Selbstverständlich. Wenn man als Arzt den Eindruck bekommt, dass der Patient mit der Operation ein Ereignis verknüpft oder vermeiden will, ist der Eingriff Tabu. Beispielsweise: „Wenn ich die Brust nicht vergrößere, wird er mich nicht heiraten.“ In diesem Fall kann ich der Patientin nicht dienen: Wenn ich nämlich operiere und der Mann heiratet sie trotzdem nicht, bin ich daran schuld. Davon abgesehen gibt es eine weitere, wenn auch sehr seltene Situation: Wenn die Patientin oder der Patient immer wieder etwas Neues haben will, spricht man von Dysmorphophobie. In diesem Fall ist es klar, dass er oder sie nie zufrieden sein wird. Falls jemand zuerst die Nase ändern will, dann die Augen, dann ein Facelift machen und dann noch Brust und Po straffen, dann stimmt was nicht. Da muss man möglichst bald die Bremse ziehen. Zum Glück hatten 95 Prozent meiner Patienten in ihrem Leben nur einen einzigen Korrekturwunsch, und damit war das Ganze für sie erledigt.

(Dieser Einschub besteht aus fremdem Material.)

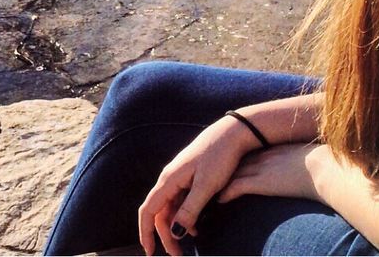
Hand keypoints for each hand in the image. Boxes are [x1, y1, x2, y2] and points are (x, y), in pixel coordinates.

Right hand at [137, 117, 260, 256]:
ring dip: (175, 227)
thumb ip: (190, 210)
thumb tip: (174, 233)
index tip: (150, 253)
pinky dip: (185, 217)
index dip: (145, 232)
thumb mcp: (207, 187)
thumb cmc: (219, 157)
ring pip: (170, 208)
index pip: (148, 210)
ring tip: (188, 245)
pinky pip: (180, 201)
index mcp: (169, 180)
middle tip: (177, 255)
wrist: (232, 133)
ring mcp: (179, 177)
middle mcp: (169, 179)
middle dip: (164, 236)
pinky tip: (196, 227)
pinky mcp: (189, 177)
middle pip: (159, 212)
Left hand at [217, 142, 325, 204]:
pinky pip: (236, 187)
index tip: (229, 163)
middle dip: (223, 168)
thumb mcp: (309, 158)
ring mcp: (259, 168)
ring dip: (220, 182)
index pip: (248, 153)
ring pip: (232, 174)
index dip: (237, 159)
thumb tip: (309, 170)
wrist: (324, 167)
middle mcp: (262, 156)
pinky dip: (226, 194)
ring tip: (212, 189)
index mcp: (273, 149)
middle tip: (212, 175)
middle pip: (235, 161)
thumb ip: (302, 162)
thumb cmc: (324, 165)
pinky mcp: (259, 182)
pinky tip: (220, 200)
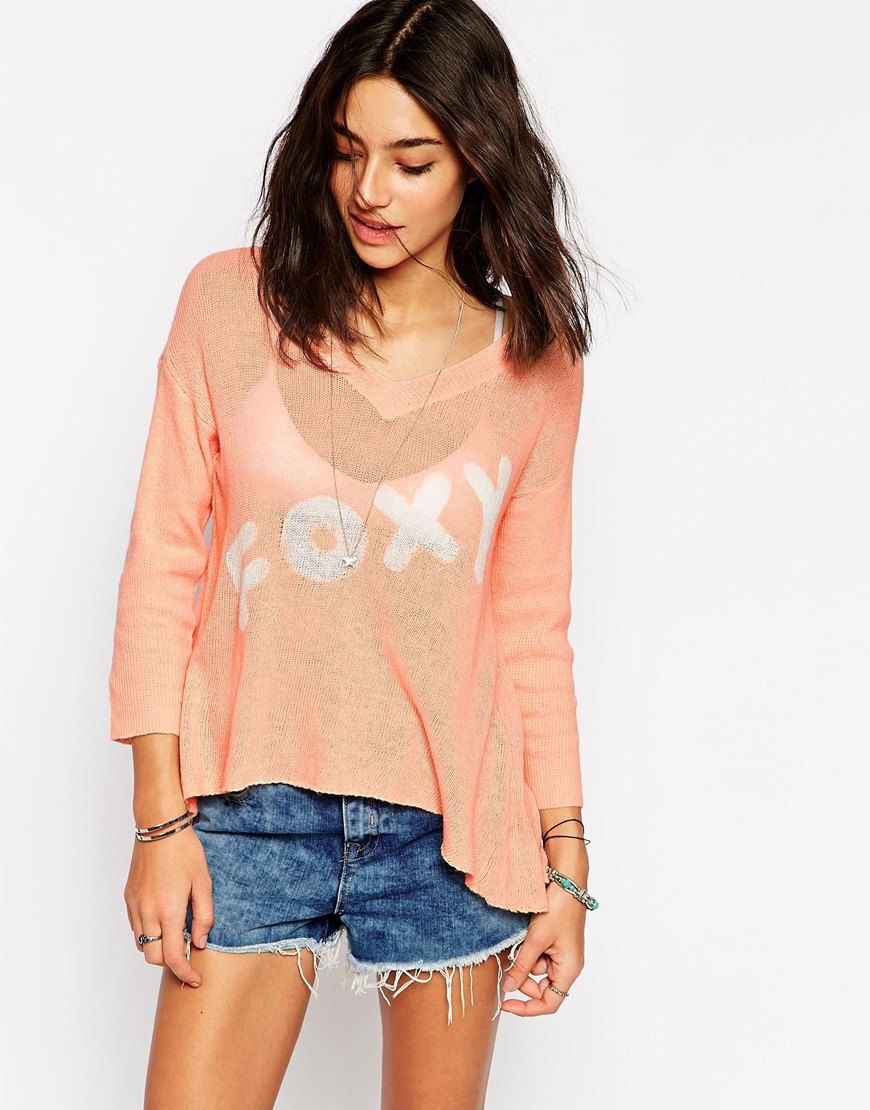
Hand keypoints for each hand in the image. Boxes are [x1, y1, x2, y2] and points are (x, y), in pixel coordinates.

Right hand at [124, 819, 213, 988]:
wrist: (159, 827)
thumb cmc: (185, 852)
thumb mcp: (204, 882)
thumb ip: (203, 916)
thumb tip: (199, 943)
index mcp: (169, 910)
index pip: (173, 957)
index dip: (185, 973)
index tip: (195, 979)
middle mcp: (148, 912)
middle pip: (153, 958)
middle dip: (170, 964)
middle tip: (187, 956)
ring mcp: (135, 906)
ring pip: (142, 945)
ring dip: (158, 948)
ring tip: (176, 937)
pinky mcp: (128, 899)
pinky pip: (135, 928)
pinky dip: (148, 933)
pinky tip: (163, 921)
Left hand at [499, 879, 585, 1016]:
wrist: (567, 883)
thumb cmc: (558, 910)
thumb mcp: (535, 940)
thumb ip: (522, 966)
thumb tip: (508, 988)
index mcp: (569, 970)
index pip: (549, 1003)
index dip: (527, 1008)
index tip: (506, 1004)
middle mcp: (567, 966)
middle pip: (542, 988)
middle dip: (523, 979)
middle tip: (509, 964)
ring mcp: (562, 955)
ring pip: (537, 970)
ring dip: (524, 960)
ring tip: (520, 941)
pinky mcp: (555, 944)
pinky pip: (538, 956)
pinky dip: (528, 950)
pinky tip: (525, 936)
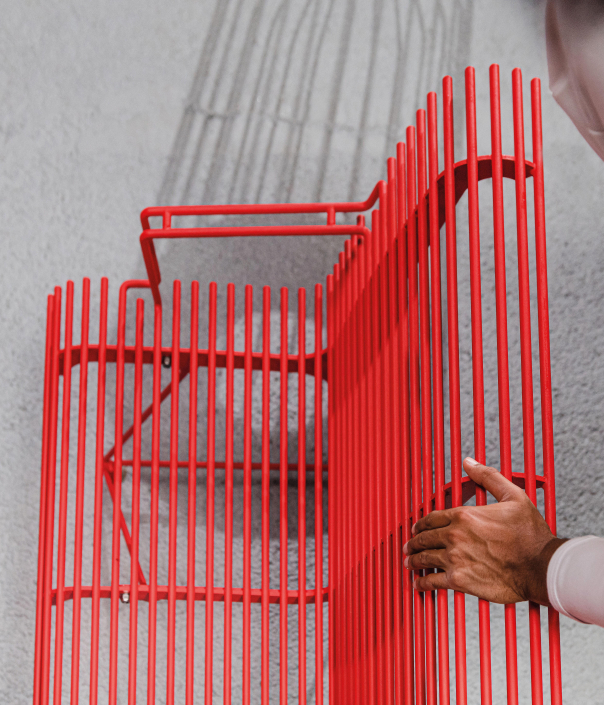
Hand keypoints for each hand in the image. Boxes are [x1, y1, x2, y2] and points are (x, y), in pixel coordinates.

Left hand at [403, 457, 565, 604]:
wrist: (542, 567)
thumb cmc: (530, 534)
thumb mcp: (513, 495)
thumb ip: (488, 477)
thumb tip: (470, 462)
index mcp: (464, 515)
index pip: (432, 518)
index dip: (420, 523)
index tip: (417, 528)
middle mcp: (455, 536)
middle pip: (424, 538)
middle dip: (414, 541)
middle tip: (409, 546)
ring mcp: (455, 559)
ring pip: (425, 558)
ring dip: (414, 560)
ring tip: (409, 562)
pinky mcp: (460, 580)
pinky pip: (433, 581)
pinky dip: (422, 582)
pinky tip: (418, 583)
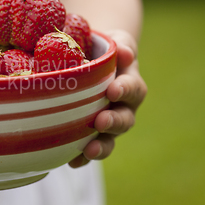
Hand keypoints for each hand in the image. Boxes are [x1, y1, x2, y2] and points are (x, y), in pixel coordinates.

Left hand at [69, 30, 146, 167]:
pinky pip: (87, 150)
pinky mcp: (89, 134)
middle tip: (101, 121)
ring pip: (109, 139)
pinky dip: (81, 158)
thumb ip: (121, 47)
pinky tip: (71, 162)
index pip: (132, 89)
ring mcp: (106, 123)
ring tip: (89, 150)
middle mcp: (122, 108)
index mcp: (129, 84)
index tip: (113, 90)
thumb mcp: (114, 42)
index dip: (125, 90)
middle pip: (125, 120)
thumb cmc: (102, 50)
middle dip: (113, 122)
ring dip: (101, 146)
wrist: (87, 61)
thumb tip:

Was sagt das Judentum über das Streben nach der Schönheit?

Die Schönheit ist im Judentum nicht verboten; die Frau darf ihrem Mann gefallen wollen. Frauen durften sich immer schminken, mit Schmuck behängen und piercen. Die Religion verbietet auch keine ästhetischen Korrekturen. Laut Halacha dürfen ästhetisch-chirurgische Eingriffe durchgeführt werden, und ich habe auch etliche orthodoxe Jüdinnen operieren dürfen. Aber: In gewissen orthodoxen Kreisen sind Schönheitsoperationen auch verpönt, nach dem Motto: Was Gott erzeugt hat, soll der Mensch nicht verändern.